A stunningly beautiful film that follows a not so beautiful period of time in Guatemala’s tumultuous and unfortunate history. This horror film, that’s awfully light on the horror, shows audiences that sometimes the scares don’t come from ghouls, but they come from right-wing juntas.
La Llorona, not to be confused with 2019’s Curse of La Llorona, follows the 36 year (yes…you read that right, 36 year) civil war/genocide that was waged upon the poor and ethnic Mayan peoples. Some estimate this U.S.-sponsored travesty killed as many as 200,000 people all in the name of halting the paper-thin communist boogey man.
This emotionally quizzical version of the La Llorona tale takes place in present day Guatemala and involves the patriarch of the Monteverde family, aging junta leader, General Monteverde (Julio Diaz). Right in the epicenter of a war crimes trial and a family who’s familial bonds are weathered and tired, General Monteverde still lords over the entire proceeding with the quiet fist of a fallen dictator. In the middle of it all the General’s entire ethnically Mayan staff quits on him and he and his family are left with little-to-no help.
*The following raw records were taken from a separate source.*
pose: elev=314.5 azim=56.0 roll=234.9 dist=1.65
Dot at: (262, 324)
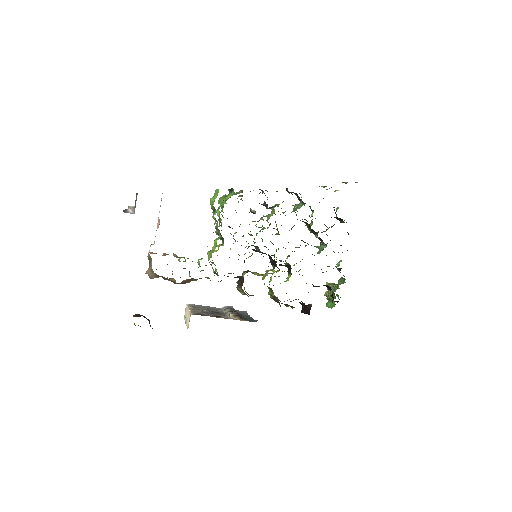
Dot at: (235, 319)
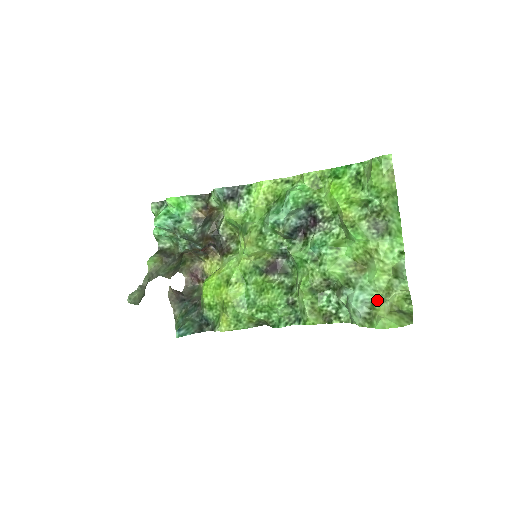
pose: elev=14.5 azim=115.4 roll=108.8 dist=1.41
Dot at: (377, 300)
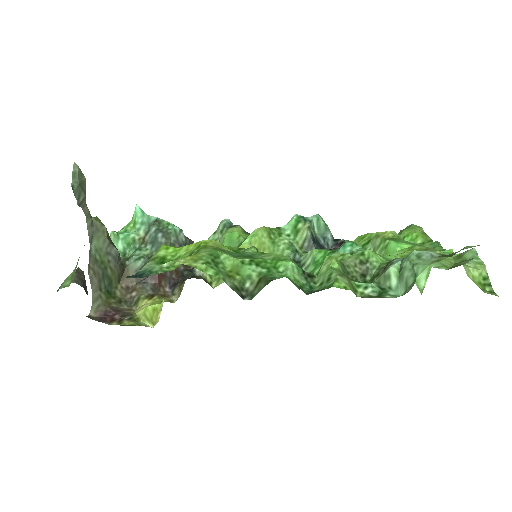
Dot at: occluded
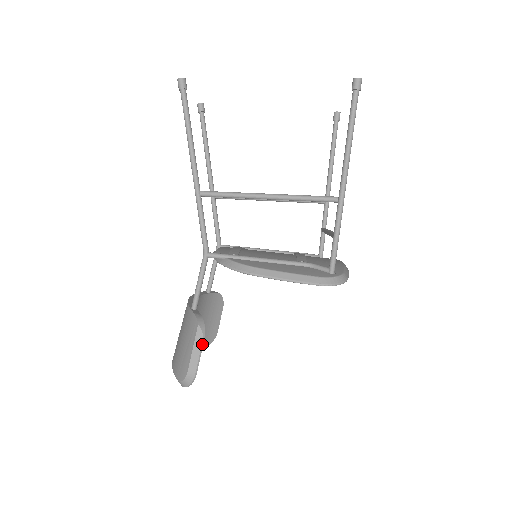
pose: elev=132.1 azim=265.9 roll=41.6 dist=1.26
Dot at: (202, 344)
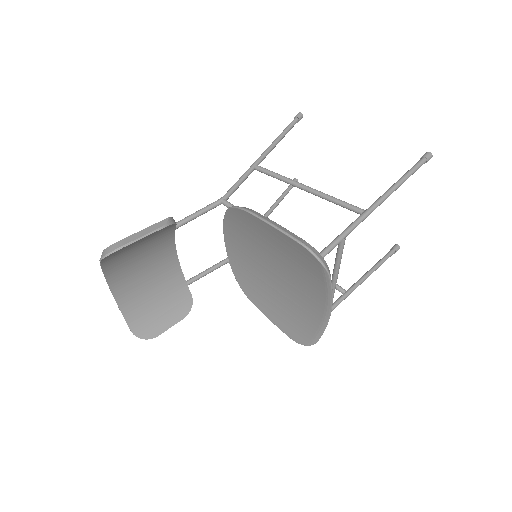
Dot at: (156, 230)
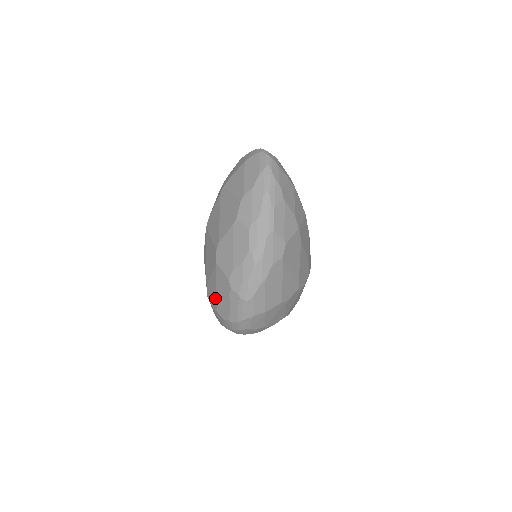
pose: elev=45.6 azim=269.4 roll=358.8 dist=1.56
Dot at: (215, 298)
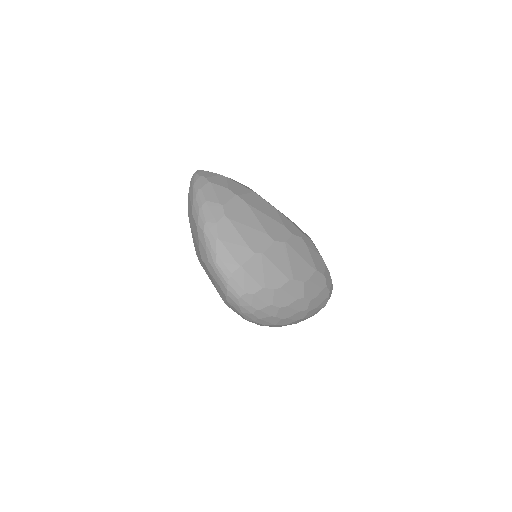
Dot at: (217, 291)
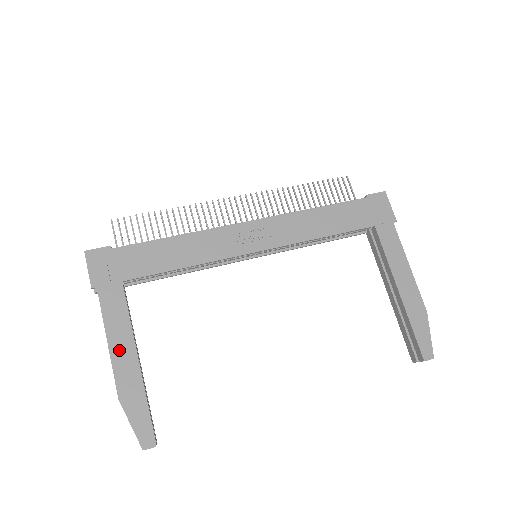
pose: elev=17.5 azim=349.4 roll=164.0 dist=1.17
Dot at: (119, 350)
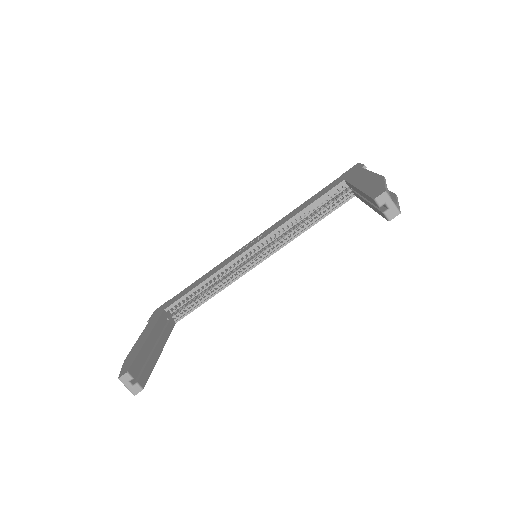
Dot at: (142, 338)
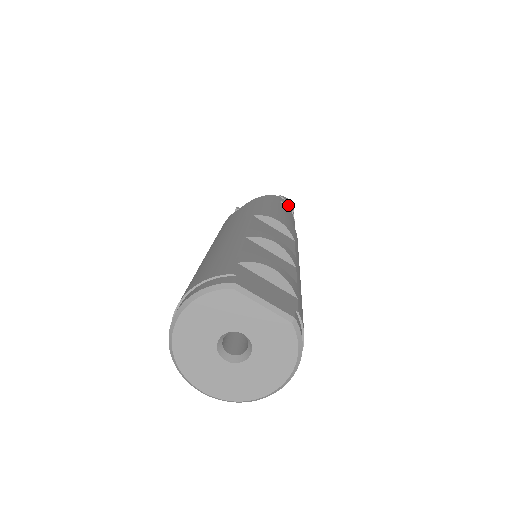
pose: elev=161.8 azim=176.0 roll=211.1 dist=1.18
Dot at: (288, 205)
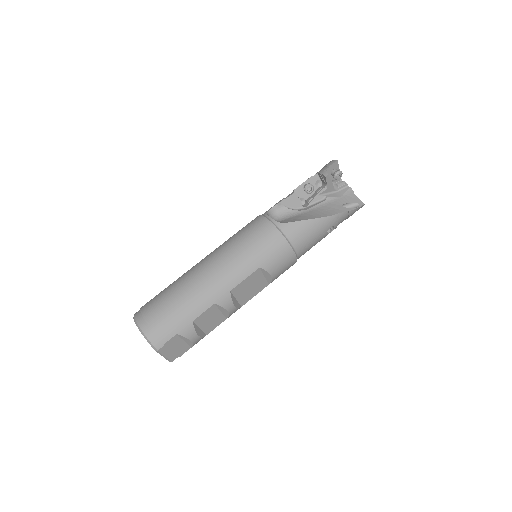
Dot at: (347, 218)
That is until a mysterious young Mayan woman from the country, Alma María Mercedes Coroy, shows up and offers to help the family with the basics of surviving a war crimes tribunal.
As Alma is drawn to the General’s granddaughter, his wife and daughter Natalia (Sabrina De La Hoz) are fraught with concern about the growing protesters outside their compound. The General clearly stuck in his ways is using his age and faux dimensia like a well-used crutch.is schtick is broken, sad, and unconvincing. Moderately odd things begin to lay themselves out before the Monteverde family. Strange voices, Alma’s less than credible origin story, and a series of terrifyingly real dream sequences concerning the country’s ever-present genocide.
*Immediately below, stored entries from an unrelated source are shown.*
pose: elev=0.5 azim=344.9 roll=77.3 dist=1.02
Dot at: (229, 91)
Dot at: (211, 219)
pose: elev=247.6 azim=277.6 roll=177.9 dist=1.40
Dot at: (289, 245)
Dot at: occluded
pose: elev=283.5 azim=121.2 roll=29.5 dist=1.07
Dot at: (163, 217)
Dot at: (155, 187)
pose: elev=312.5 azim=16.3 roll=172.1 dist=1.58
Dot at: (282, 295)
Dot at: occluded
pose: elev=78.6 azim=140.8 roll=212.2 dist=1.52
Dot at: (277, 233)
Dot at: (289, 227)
Problem is that all the spooky happenings are only lightly spooky, they’re placed in a manner far too sparse to create any real and ongoing dread, and this slow-burn punch line is saved for the film’s last few minutes. Left on the table are so many interesting pieces and parts. Everything from General’s daughter’s husband who’s disappeared, to the fact that his maid may have previously been a consort, and even his wife’s odd an off-putting acceptance of the genocide — all are sadly left unexplored. On their own each of these weirdly creepy story lines could have made a stand alone spook show. Left alone, the audience is left badly wanting much more.
La Llorona does come around to the weeping woman mythology in a really interesting fashion, but unlike its Conjuring brethren, it waits too long and it segregates the ghouls from the genocide. Sure, there’s ghouls, but they’re not of the Conjuring flavor and there’s not a single jump scare among them. To be clear, La Llorona is a really interesting take on horror and the fact that life’s legitimate scares don’t come from ghosts and monsters, but from one’s own government and societal institutions. Where 2020’s His House hit this balancing act with aplomb, La Llorona unfortunately just comes close.
La Llorona is likely PG-13, possibly Rate R, and this Shudder Original is streaming on…Shudder.